This article by Pete Walker astounded me with the breadth of knowledge and detail entailed. I could identify with it, thinking no wonder I am tired! Recovery is a full-time job in itself, and by that I mean recovering who you were before the events, and who you were set to become. It is confronting (albeit healing), to uncover why you do the things you do, and respond the way you do. Your beautiful, brilliant mind conjured up all sorts of ways to cope!
We had seen a video on how to make fairy lanterns, and went to a discount store to find the jars, tissue paper and glitter required for our project. I had felt the need to apply a mixture of turquoise, blue and purple to my hair. Now, when you front up amongst a crowd in a quirky manner, certain people gravitate to you. The artists, the poets, the dreamers…They see in you a kindred spirit. I stood in front of an aisle of craft supplies, discombobulated at the wide array, uncertain of which to choose. I noted a lady facing the same conundrum, next to my daughter and I, and smiled at her sympathetically. She was tall, with bohemian clothing and a funky short hairdo. “Excuse me,” she said, “could you help me?” She had a bag of marbles in one hand and a jar in the other. “Do you think these will fit in this jar?” “Afraid not, especially the bigger marbles,” I replied. She explained that somebody very dear to her was facing a deluge of sorrow, and was hanging on by a spindle. They had expressed that they were afraid they were losing their marbles. “I want to present them with their marbles,” the woman stated. “I need them to know that I care; that what is taken can be replaced.” I squeezed her hand. “You are a good person.”

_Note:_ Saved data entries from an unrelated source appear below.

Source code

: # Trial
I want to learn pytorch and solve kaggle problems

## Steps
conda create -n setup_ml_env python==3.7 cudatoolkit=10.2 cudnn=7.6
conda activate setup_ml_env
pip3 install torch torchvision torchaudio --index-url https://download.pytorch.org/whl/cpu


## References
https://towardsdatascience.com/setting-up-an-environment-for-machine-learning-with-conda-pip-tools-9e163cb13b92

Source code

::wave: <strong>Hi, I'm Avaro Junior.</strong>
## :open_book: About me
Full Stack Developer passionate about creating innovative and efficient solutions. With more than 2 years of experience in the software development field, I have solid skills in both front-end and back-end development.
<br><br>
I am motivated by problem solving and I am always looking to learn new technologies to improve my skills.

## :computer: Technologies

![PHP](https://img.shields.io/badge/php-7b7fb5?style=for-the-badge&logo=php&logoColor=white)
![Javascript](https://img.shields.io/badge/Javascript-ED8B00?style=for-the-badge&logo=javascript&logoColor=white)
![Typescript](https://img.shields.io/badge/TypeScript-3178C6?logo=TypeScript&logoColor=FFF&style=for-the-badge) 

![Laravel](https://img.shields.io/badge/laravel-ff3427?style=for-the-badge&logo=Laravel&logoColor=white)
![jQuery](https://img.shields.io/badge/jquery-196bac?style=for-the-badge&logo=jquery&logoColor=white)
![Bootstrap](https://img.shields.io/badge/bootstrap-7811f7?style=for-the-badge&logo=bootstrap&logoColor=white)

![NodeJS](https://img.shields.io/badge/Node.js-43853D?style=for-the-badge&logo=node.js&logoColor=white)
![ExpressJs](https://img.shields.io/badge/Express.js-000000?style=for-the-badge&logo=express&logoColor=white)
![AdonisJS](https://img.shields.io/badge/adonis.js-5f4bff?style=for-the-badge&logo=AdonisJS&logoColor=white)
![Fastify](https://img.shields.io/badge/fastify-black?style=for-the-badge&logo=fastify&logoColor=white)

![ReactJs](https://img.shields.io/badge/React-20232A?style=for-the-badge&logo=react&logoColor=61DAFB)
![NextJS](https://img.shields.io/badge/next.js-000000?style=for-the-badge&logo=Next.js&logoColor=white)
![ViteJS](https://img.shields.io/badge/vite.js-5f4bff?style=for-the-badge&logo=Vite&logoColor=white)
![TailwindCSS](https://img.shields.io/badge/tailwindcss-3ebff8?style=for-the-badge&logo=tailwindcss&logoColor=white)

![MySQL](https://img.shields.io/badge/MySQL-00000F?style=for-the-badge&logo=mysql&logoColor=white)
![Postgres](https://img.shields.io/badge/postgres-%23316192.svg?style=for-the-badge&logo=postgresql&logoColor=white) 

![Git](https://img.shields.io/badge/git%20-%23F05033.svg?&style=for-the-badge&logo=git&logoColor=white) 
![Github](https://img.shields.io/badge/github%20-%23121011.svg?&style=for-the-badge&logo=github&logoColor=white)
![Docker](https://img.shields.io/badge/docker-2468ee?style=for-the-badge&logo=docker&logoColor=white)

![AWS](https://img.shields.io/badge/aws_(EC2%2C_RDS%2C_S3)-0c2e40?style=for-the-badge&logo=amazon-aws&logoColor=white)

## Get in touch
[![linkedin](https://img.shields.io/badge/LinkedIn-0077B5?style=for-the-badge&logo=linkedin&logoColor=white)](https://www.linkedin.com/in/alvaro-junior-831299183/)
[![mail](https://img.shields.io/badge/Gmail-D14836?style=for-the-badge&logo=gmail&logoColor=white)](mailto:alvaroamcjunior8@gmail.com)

I guess my fairy lanterns are also thematic. Here are these little fairies, highlighted with a background light, illuminating the way. When I was in the clinic as a teenager, I was privy to many stories. I recall that the term PTSD was rarely used back then. It was called ‘the horrors’ instead. I was fourteen, and quite naïve. I became friends with a gentle fellow called Denis. He was kind and funny, and also severely traumatized. He quietly told me that he had been a vet. “How wonderful! I love animals,” I smiled. “Bless you, kid,” he laughed. I learnt over time what he actually meant as I heard him scream throughout the night; witnessed him slip into catatonia for days on end. I was told I had a strong mind, which bounced back like an elastic band, no matter what I was enduring. I wasn’t even clinically depressed, according to the experts. Rather, I railed against cruelty and abuse, to the extent that I would prefer to leave this world than remain in suspended animation. As my own PTSD began, I thought about Denis often, how despite our generation gap, we had this horrendous condition in common.
My mind takes me to dark places and I regularly fall into deep depression. None is more surprised than I. I am a genuinely happy soul, who can seemingly bounce back from anything life hurls at me. I call myself a smiling, laughing depressive. I have been around long enough to understand what my triggers are, and try my best to avoid them. I have a delayed reaction to triggers. I may explode a day or two later. I need time alone to process what has transpired. Alcohol is a no-go zone at such times, as it leads to dreadful melancholy when I already feel low. I have to get out in the fresh air and walk. I have to turn off the phone and not have too much stimulation. Now is the time to get out my first aid kit. It contains ambient music, books, exercise, essential oils, candles, soup, a fruit platter, gardening, art, writing, playing with my daughter, the theatre and retreat. I am a happy woman with a tortured soul. It is quite the dichotomy. I have had to save my life many times over. There have been mountains that have seemed unconquerable; events too awful at first glance to be survivable. I have had to make that choice.
There is hope beckoning to me outside the bramble where I lay. There always has been. I cut through the brackets to reach my friends, and my life. Life as a smiling, laughing depressive can be confusing. It is concealed from other people, and felt behind the scenes. “You are always smiling and appear happy darling,” an elderly friend once said, “but I see the sadness in your eyes when you think nobody is looking.” I told her she was far too perceptive. I think my spirit animal is the phoenix. Ignited by passion and a love of life, and consumed by the same. Perishing and emerging in an endless cycle. You can be the most positive, joyous person around, and still be pursued by depression and anxiety. The two states eye each other off warily. As long as you have a jar of marbles, you will never lose your own. My fairy lanterns are visible proof of an illumination inside my mind which can never be extinguished, despite the odds.
We are stronger than we believe we are, and can survive what we thought we couldn’t. We are also fragile, and deserving of kindness. If you have been through trauma, your brain has been left battered and bruised. It needs love and time set aside in its quest for reparation. I can’t help being an extroverted introvert. It’s who I am. I love people, and socializing and I also adore being alone. The same is true for being a smiling depressive. I love this life, and have had to reconcile the fact I was almost destroyed by it. My path isn’t paved, and nor is it straight. At least I have my lantern to light my way.